Job item: What you return should be the entries, unchanged, without their pictures.
(Listed records)
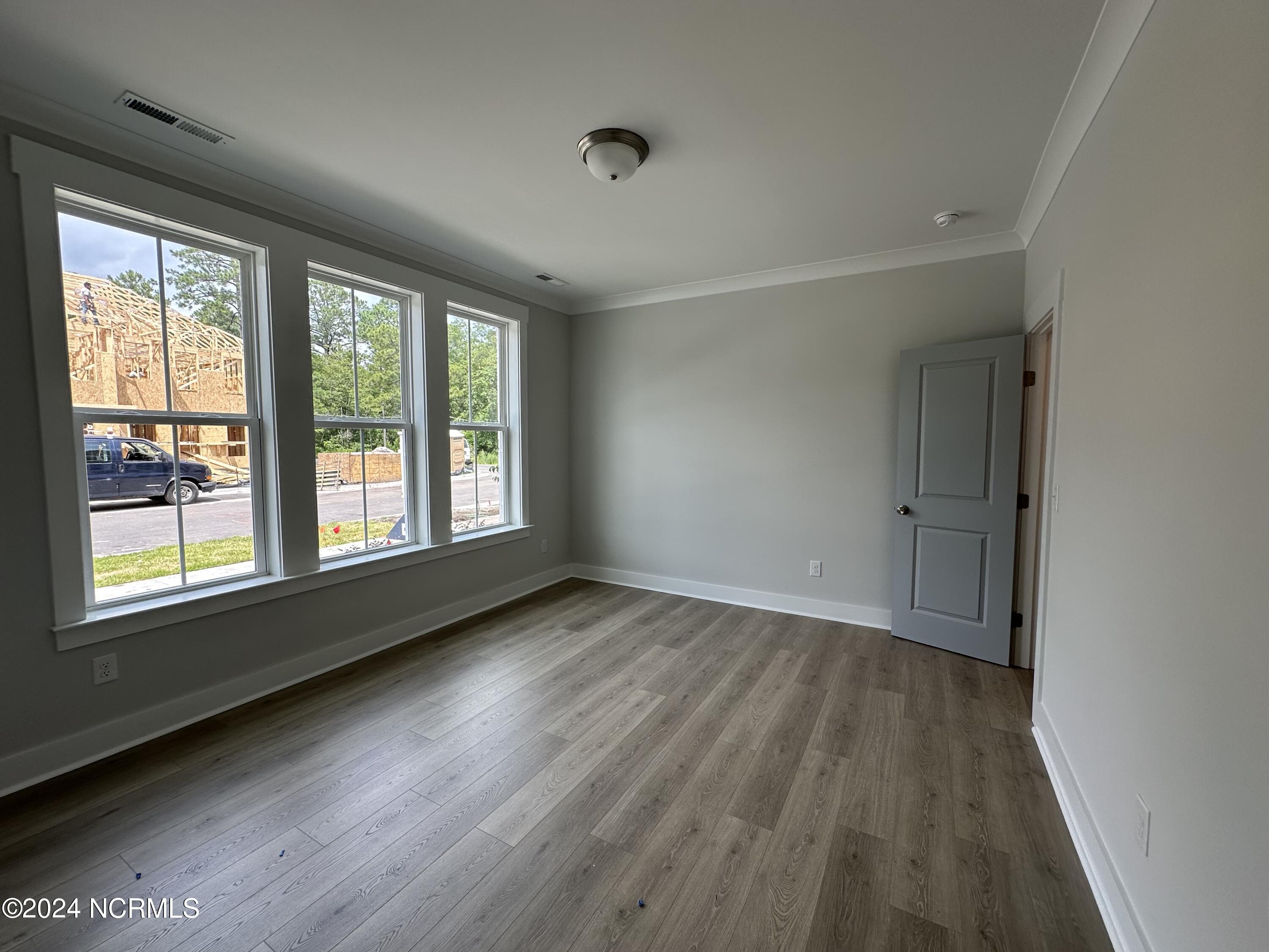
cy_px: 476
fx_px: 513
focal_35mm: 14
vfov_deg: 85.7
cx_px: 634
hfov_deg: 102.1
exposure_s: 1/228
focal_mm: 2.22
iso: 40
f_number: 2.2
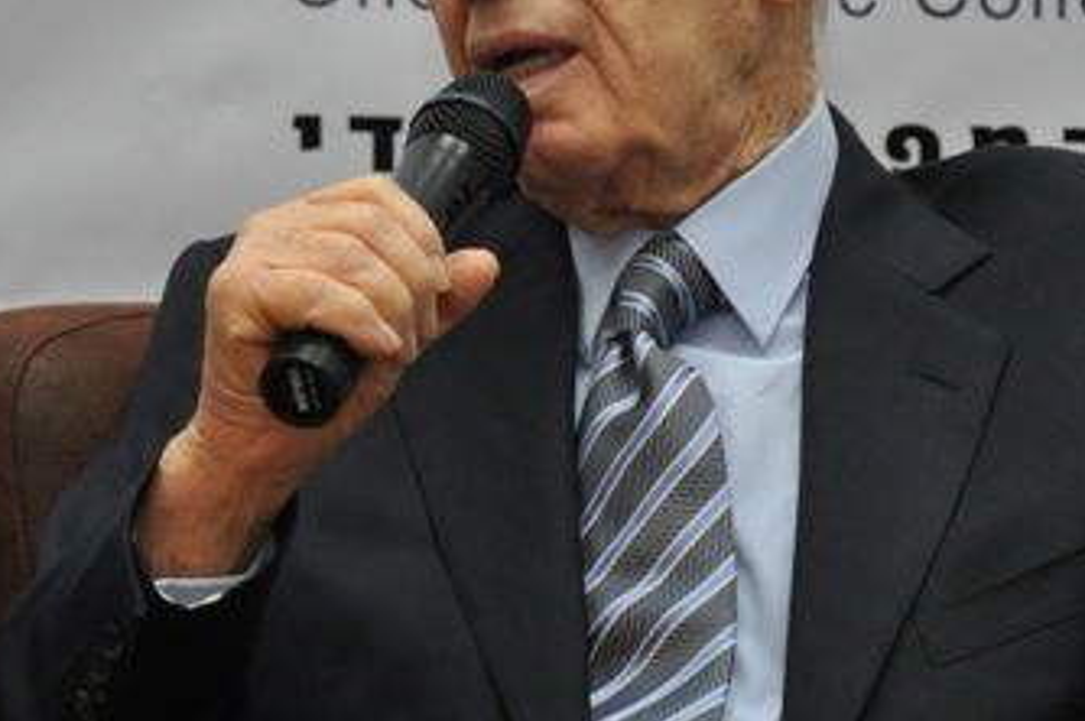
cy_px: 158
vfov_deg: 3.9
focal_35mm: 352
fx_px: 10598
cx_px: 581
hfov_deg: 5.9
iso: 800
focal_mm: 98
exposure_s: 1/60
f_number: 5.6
(End Listed records)
Problem solution:
cy_px: 476
fx_px: 513
focal_35mm: 14
vfov_deg: 85.7
cx_px: 634
hfov_deg: 102.1
exposure_s: 1/228
focal_mm: 2.22
iso: 40
f_number: 2.2
cy_px: 158
vfov_deg: 3.9
focal_35mm: 352
fx_px: 10598
cx_px: 581
hfov_deg: 5.9
iso: 800
focal_mm: 98
exposure_s: 1/60
f_number: 5.6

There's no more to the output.